The key is to use introspection to examine the call stack and get information about the calling function--the same function that wants to reliably reference the file within the package.

And of course, I eventaully refactored the function into a separate package so I could import it into multiple tests.

To derive this solution, I found the following resources very useful, and you might too: http://www.peterbe.com/plog/python-package-execution-path http://www.faqs.org/docs/diveintopython/regression_path.html http://aspn.activestate.com/ASPN/Cookbook/Python/Recipe/66062 http://docs.python.org/lib/module-sys.html


Trent Mick 17 years, 9 months ago  # | flag

use "__file__" Unless I am misunderstanding you should be able to use the __file__ attribute of a module for that.
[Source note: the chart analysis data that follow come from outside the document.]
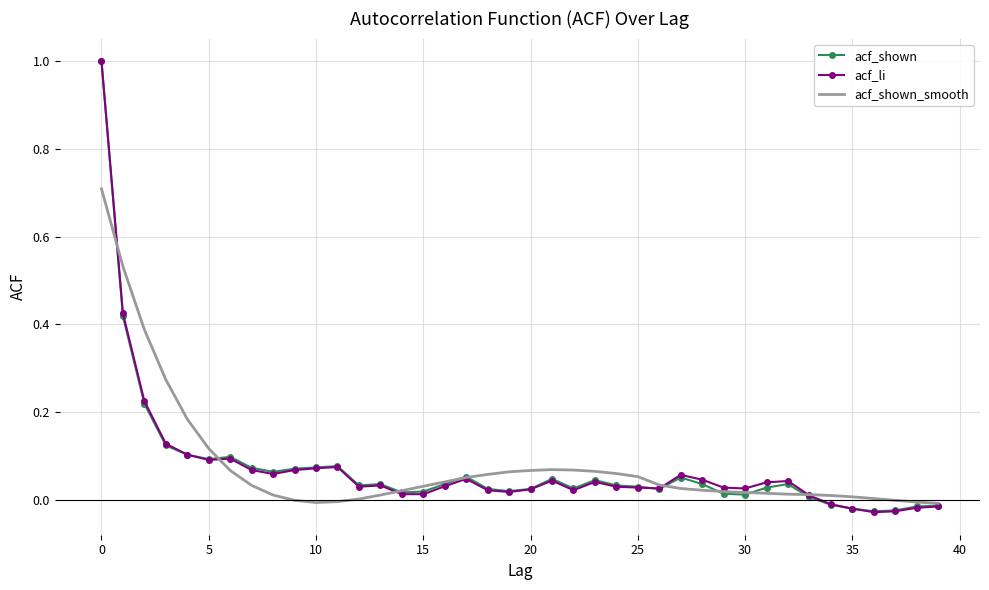

What is the difference between the maximum and minimum values in the acf_li series?

1.0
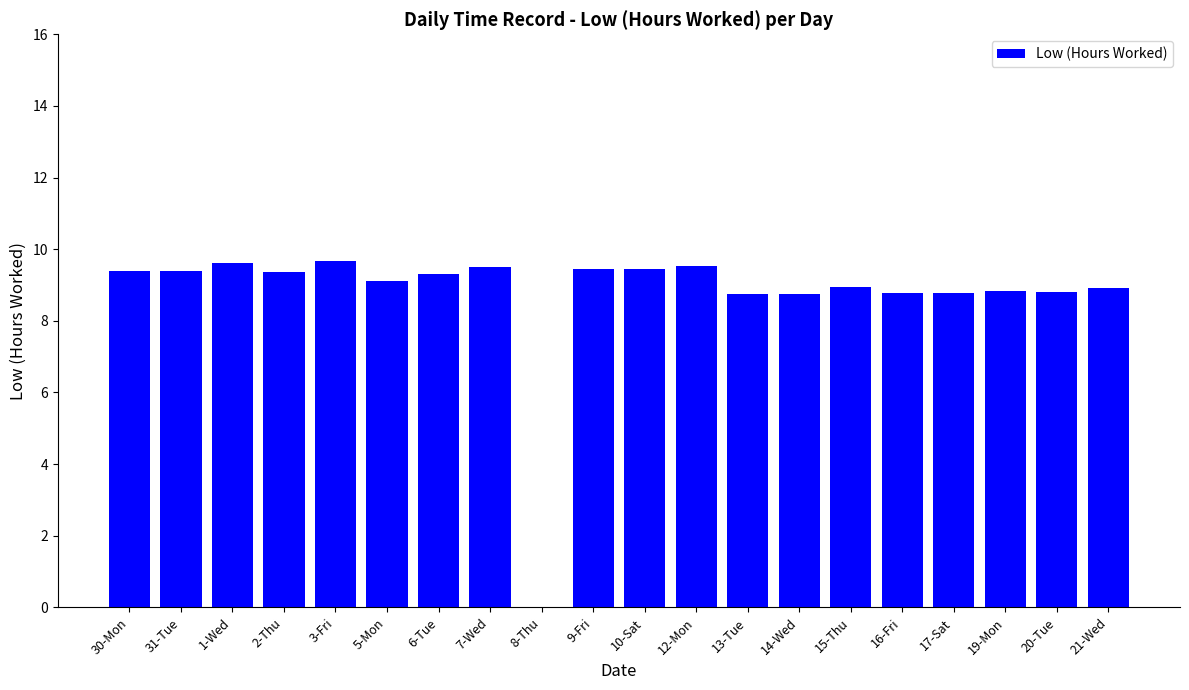

What is the sum of all values?

174.4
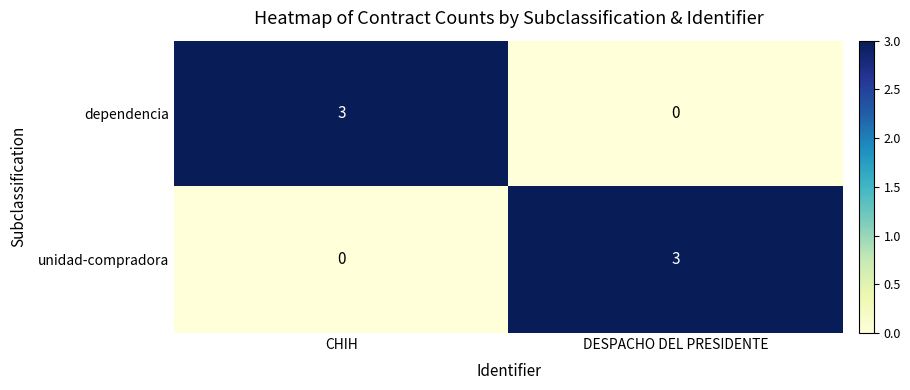

How many data points does each series have?

2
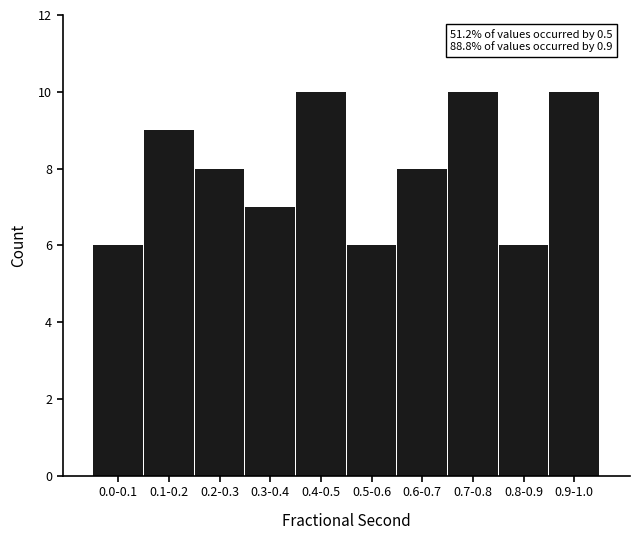

Reading left to right, what are all the values shown in this chart?

6	9	8	7	10	6	8	10	6	10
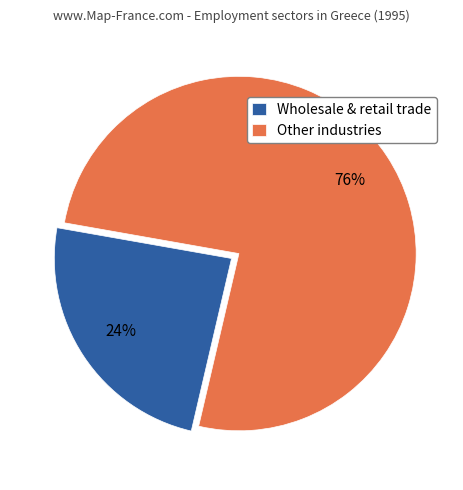

Rank the categories by value from lowest to highest.

Wholesale & retail trade, Other industries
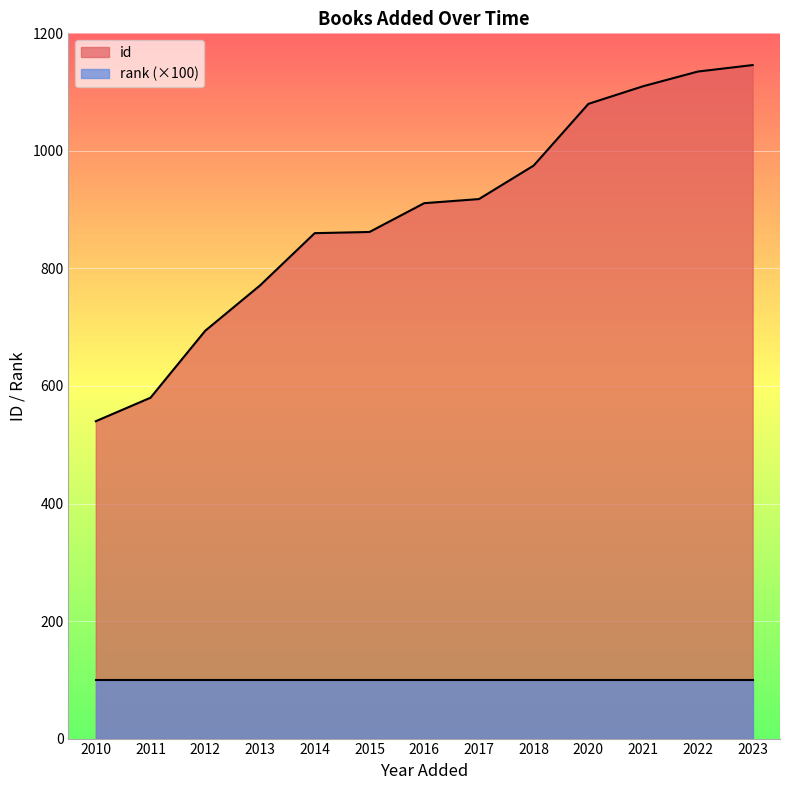

At which label does id reach its minimum?

2010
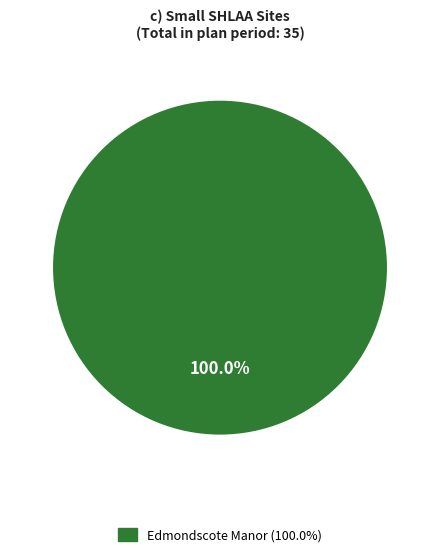

Count the number of slices in the pie.

1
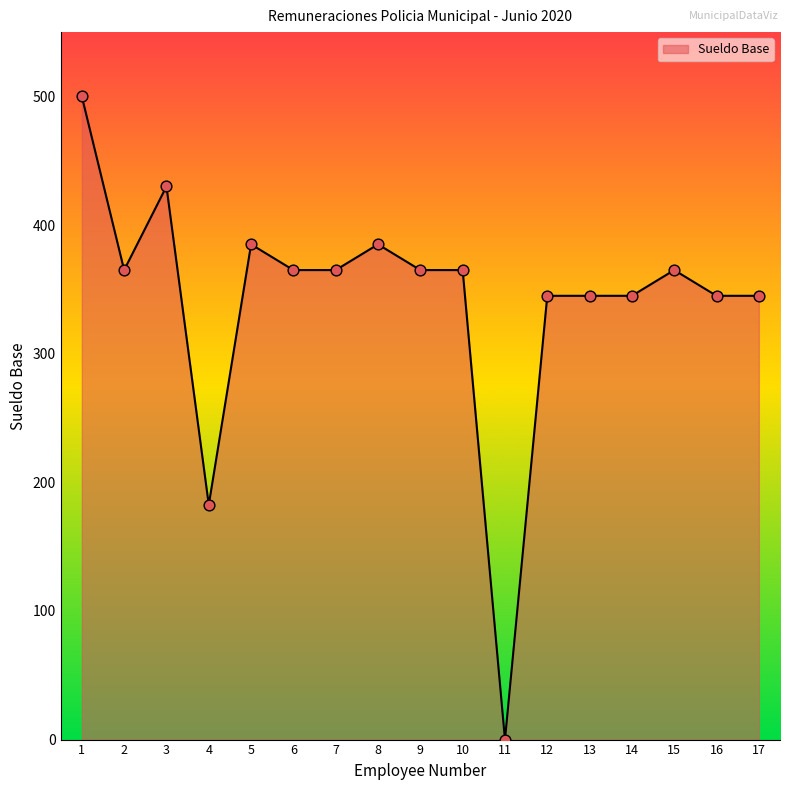

What is the ratio of the value at 8 to the value at 5?

1.0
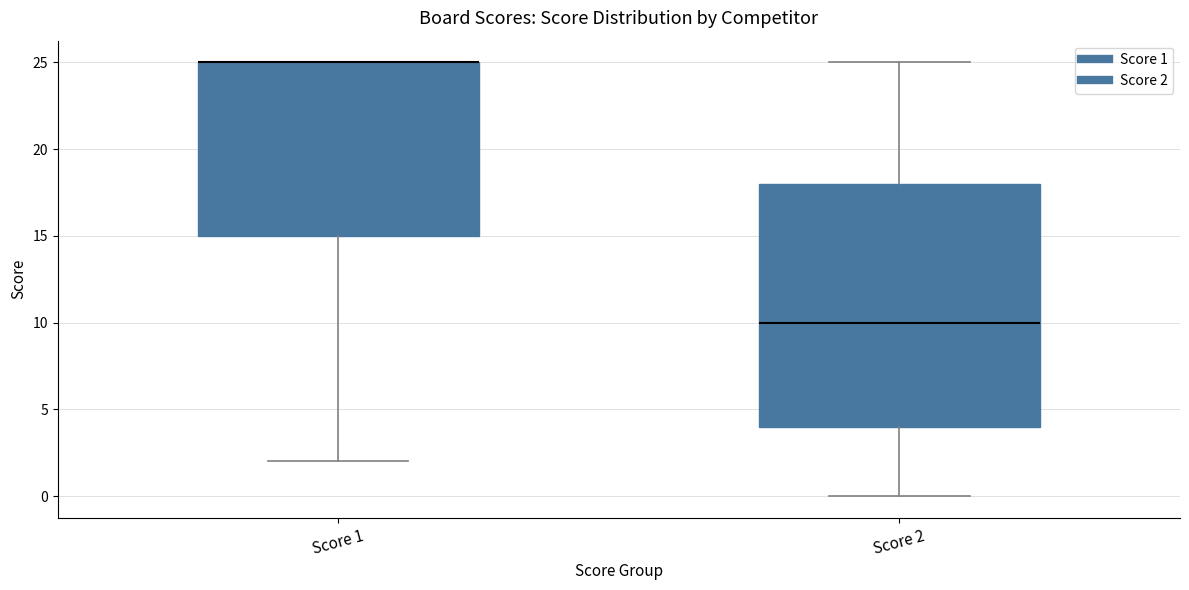

Which box is the tallest, from its lower edge to its upper edge?

Score 2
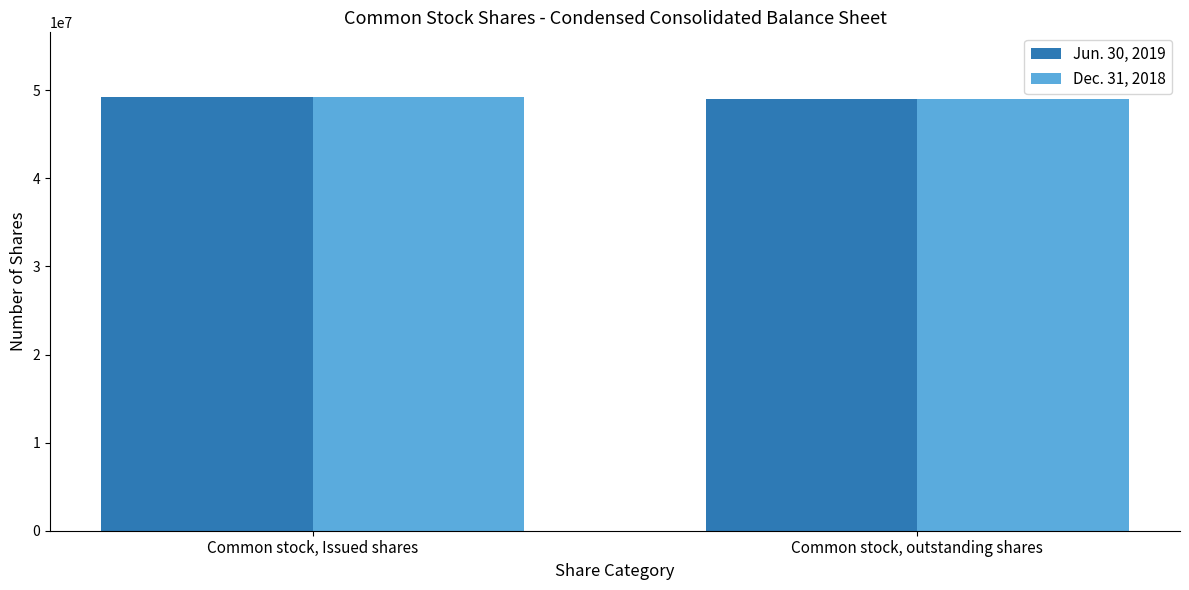

How many data points does each series have?

2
print os.path.dirname(__file__)
adam smith (author) 17 years, 9 months ago  # | flag

I think that what you are describing was basically the way that Peter B. was doing it in the link above, which was in turn based on something done in Zope, except for it to work, you have to pass __file__ to the function in some way (unless I am the one who is misunderstanding...). I wanted to be able to just have the function correctly guess the caller's package, which is why I ended up using the introspection code. It was all for the sake of making the calling code simpler.

Let me know if I've missed your point.

Stephen McDonald 17 years, 8 months ago  # | flag

Patch. This is a great solution however when I imported a module that references the function by importing another module, sys._getframe(1) does not return a frame object and instead returns an object with a _frame attribute that contains the frame object. I don't understand the inner workings of Python enough to explain this however this patch fixes the function:

import os, sys, inspect
def execution_path(filename):
    frame = sys._getframe(1)
    if hasattr(frame, "_frame"):
        frame = frame._frame
    return os.path.join(os.path.dirname(inspect.getfile(frame)), filename)
Stephen McDonald 17 years, 8 months ago  # | flag

Patched again. I've since come across scenarios where inspect.getfile() still fails. A code object however seems to always be available and its file property can be used without needing the insepct module at all:

import os, sys
def execution_path(filename):
    return os.path.join(os.path.dirname(sys._getframe(1).f_code.co_filename), filename)
adam smith (author) 17 years, 7 months ago  # | flag

Thank you. Thank you for improving this approach!